Flexibility and Bankruptcy Concerns: The Insolvency and Bankruptcy Code (IBC) cases highlight that capital flexibility is as important as availability and cost. Flexible financial instruments can offer companies more room to manoeuvre in distress situations, thus supporting long-term growth.
2. Asset Price Discovery
Innovative Financial Products: The recent SEBI proposal to allow mutual funds to trade in credit default swaps (CDS) is a significant step towards greater market transparency and liquidity. Such financial innovations are crucial for accurate asset price discovery.
Market Transparency and Hedging: Instruments like CDS not only enhance liquidity but also provide essential hedging mechanisms. This helps in creating a more stable and transparent market environment, which is critical for attracting both domestic and international investors.
3. Mature Companies and Capital Allocation
Transition to Higher Growth Sectors: Many Indian companies, particularly those established around the 1991 liberalization, are now in the "mature growth" phase. These companies must reallocate capital from slow-growing sectors to high-growth areas, such as technology and entertainment.

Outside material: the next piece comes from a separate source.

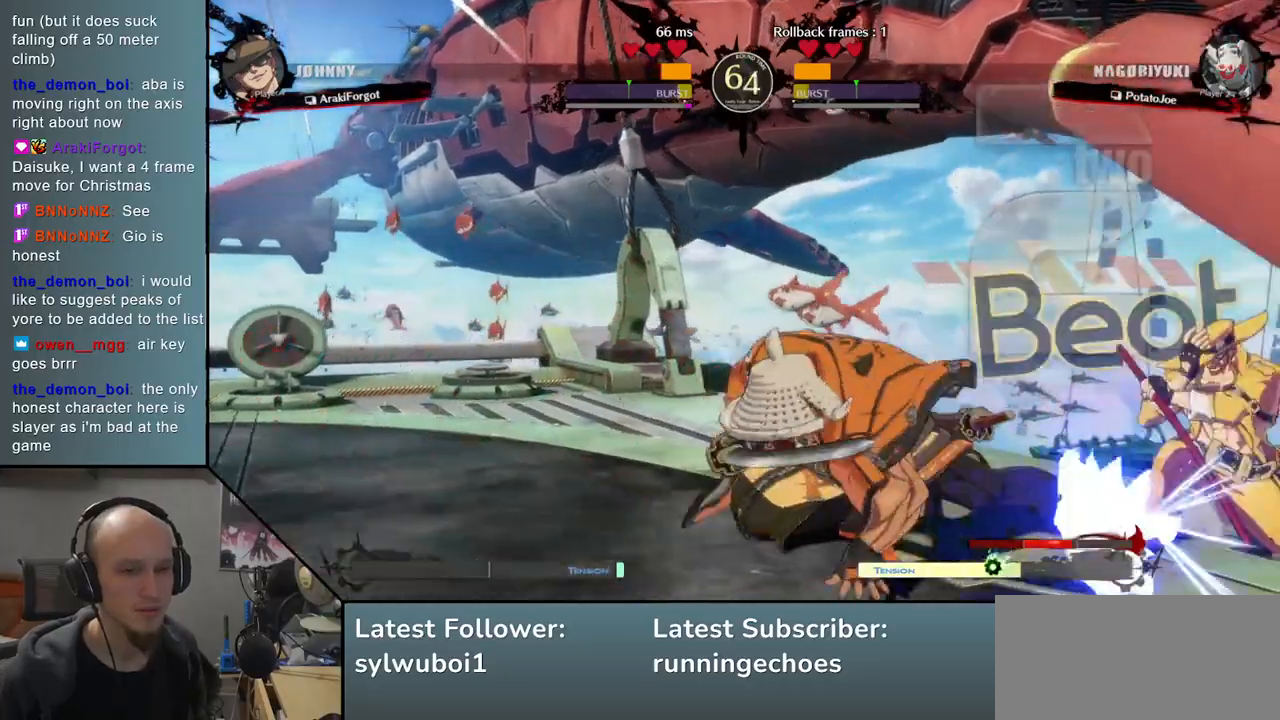
{"buttons": [], "events": [[233, "SQUARE", "down"], [233, "TRIANGLE", "down"], [267, "R1", "down"], [383, "TRIANGLE", "up"], [400, "SQUARE", "up"], [417, "R1", "up"]]}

Lower Cost Securities: By integrating lower-cost securities into their capital structure, these mature companies can achieve higher returns on equity. This process involves creating and promoting financial instruments that provide lower-cost capital, such as hybrid securities and convertible bonds.
Shareholder Value and High-Growth Investments: For shareholders, these financial innovations can translate into better returns as excess capital is channeled into emerging, high-growth sectors. This reallocation is vital for maintaining robust economic growth.
4. Tax Policy Reforms
Attractive Debt-Like Instruments: India needs tax policies that make debt-like instruments highly attractive in private markets. This involves providing tax incentives for investment in these instruments, which can lower the overall cost of capital and enhance economic growth.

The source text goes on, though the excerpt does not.